The task: Across all the records, filter for lines with the word "many" and copy them.

Supplied entries:
((
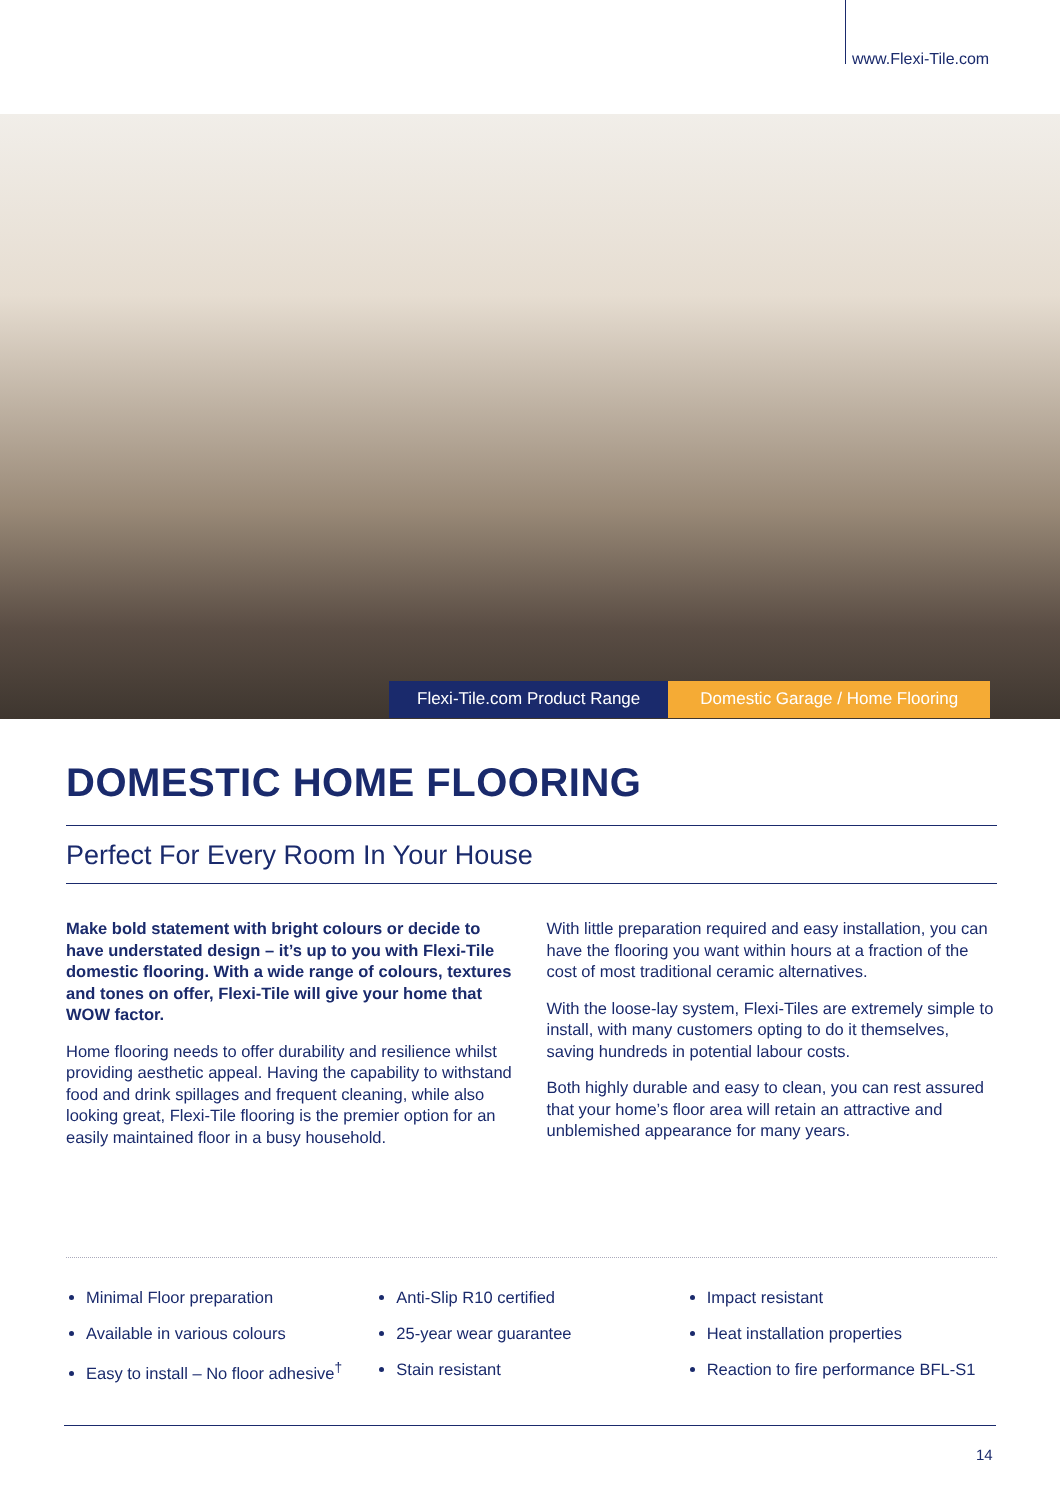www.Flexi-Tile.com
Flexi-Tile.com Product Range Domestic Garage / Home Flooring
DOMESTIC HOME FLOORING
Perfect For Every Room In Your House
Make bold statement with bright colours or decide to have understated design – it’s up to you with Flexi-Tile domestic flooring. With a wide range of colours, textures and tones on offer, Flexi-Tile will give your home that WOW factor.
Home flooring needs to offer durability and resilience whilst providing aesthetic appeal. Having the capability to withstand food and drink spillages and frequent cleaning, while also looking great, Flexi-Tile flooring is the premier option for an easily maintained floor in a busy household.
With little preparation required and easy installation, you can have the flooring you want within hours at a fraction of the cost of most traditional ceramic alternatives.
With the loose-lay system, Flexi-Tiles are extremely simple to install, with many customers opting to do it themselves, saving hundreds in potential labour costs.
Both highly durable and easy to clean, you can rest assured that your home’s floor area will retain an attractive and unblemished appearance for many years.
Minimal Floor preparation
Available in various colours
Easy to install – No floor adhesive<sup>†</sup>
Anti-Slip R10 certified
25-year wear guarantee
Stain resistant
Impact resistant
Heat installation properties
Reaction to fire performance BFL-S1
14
))
((
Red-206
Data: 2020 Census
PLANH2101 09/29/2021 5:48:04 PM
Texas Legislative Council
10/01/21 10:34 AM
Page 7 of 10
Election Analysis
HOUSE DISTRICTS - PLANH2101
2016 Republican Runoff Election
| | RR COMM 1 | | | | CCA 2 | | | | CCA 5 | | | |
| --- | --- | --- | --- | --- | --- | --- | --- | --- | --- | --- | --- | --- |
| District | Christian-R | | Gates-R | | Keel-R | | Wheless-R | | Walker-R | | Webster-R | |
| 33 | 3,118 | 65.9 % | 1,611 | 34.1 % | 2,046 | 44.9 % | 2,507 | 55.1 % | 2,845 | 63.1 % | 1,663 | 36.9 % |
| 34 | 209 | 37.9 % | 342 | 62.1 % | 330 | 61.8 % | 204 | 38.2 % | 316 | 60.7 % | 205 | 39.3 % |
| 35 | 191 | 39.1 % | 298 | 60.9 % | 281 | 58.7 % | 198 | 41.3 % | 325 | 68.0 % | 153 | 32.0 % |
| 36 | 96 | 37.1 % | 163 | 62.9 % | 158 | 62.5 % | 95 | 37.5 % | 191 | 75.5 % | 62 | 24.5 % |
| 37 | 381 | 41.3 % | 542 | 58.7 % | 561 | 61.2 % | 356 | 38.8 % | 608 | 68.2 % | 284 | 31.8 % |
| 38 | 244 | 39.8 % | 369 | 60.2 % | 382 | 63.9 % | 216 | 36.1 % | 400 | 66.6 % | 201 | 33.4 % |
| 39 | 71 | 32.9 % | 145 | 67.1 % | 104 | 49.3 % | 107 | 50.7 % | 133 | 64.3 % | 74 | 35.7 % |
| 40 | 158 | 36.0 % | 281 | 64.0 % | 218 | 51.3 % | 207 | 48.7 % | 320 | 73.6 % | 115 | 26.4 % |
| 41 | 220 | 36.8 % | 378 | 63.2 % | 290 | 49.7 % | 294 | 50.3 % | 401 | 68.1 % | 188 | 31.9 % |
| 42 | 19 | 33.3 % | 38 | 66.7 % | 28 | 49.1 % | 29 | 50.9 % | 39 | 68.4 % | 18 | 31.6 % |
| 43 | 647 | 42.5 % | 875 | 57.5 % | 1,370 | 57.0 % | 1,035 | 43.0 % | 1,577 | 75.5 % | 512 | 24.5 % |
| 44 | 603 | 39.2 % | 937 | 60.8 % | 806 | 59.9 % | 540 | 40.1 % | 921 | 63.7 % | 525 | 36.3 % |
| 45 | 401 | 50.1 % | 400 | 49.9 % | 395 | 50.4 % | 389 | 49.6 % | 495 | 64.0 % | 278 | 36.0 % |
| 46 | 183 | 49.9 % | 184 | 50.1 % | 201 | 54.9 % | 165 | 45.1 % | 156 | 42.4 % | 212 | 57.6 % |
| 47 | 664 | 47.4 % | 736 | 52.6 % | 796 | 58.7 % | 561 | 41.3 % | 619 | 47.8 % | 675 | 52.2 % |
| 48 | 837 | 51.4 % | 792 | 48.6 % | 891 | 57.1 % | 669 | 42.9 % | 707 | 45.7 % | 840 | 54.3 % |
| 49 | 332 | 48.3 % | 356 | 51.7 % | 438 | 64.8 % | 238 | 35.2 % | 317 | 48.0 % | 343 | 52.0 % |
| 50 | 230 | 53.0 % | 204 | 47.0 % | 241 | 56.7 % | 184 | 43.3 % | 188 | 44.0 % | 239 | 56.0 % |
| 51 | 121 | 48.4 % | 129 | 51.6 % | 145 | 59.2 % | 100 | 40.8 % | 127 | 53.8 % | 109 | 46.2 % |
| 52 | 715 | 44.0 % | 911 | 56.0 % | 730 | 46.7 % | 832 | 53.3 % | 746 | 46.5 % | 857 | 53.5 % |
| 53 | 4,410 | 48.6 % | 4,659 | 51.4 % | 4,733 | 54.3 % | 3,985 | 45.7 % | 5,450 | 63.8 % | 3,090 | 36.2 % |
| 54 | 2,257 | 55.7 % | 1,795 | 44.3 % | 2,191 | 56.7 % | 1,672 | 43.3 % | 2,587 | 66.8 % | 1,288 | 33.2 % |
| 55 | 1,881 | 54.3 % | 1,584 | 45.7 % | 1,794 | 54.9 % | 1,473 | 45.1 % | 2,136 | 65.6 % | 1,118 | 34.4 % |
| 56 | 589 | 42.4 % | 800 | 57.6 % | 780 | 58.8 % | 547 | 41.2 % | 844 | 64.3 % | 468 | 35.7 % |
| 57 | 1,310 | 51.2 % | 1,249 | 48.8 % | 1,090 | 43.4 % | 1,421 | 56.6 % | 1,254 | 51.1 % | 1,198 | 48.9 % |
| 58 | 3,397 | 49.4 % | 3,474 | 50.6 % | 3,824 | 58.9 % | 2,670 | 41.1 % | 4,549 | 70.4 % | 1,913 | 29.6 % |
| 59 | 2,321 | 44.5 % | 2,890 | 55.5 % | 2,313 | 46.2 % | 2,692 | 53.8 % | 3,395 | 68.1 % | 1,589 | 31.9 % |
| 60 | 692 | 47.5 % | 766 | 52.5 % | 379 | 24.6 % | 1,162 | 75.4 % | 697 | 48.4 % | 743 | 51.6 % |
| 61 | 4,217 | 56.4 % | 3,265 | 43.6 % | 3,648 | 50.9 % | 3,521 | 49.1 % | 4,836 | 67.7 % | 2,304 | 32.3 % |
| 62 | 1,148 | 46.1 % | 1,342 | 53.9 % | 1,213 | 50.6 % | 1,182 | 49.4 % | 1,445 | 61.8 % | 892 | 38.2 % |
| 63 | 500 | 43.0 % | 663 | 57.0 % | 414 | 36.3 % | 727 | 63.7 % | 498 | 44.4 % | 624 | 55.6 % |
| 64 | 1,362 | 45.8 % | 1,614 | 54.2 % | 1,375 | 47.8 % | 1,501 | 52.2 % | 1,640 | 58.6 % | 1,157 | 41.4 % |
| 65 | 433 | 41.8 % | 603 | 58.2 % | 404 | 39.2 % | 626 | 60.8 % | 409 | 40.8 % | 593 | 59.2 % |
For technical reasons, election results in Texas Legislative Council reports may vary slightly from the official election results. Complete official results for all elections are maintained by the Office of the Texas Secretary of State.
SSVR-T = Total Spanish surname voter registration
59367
))
((
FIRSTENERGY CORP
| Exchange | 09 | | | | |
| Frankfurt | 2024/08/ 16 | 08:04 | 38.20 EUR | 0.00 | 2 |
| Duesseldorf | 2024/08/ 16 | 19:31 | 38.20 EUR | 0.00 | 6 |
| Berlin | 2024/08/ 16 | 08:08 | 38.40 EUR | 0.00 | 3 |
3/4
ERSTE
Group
))
Expected answer:
With the loose-lay system, Flexi-Tiles are extremely simple to install, with many customers opting to do it themselves, saving hundreds in potential labour costs.
Both highly durable and easy to clean, you can rest assured that your home’s floor area will retain an attractive and unblemished appearance for many years.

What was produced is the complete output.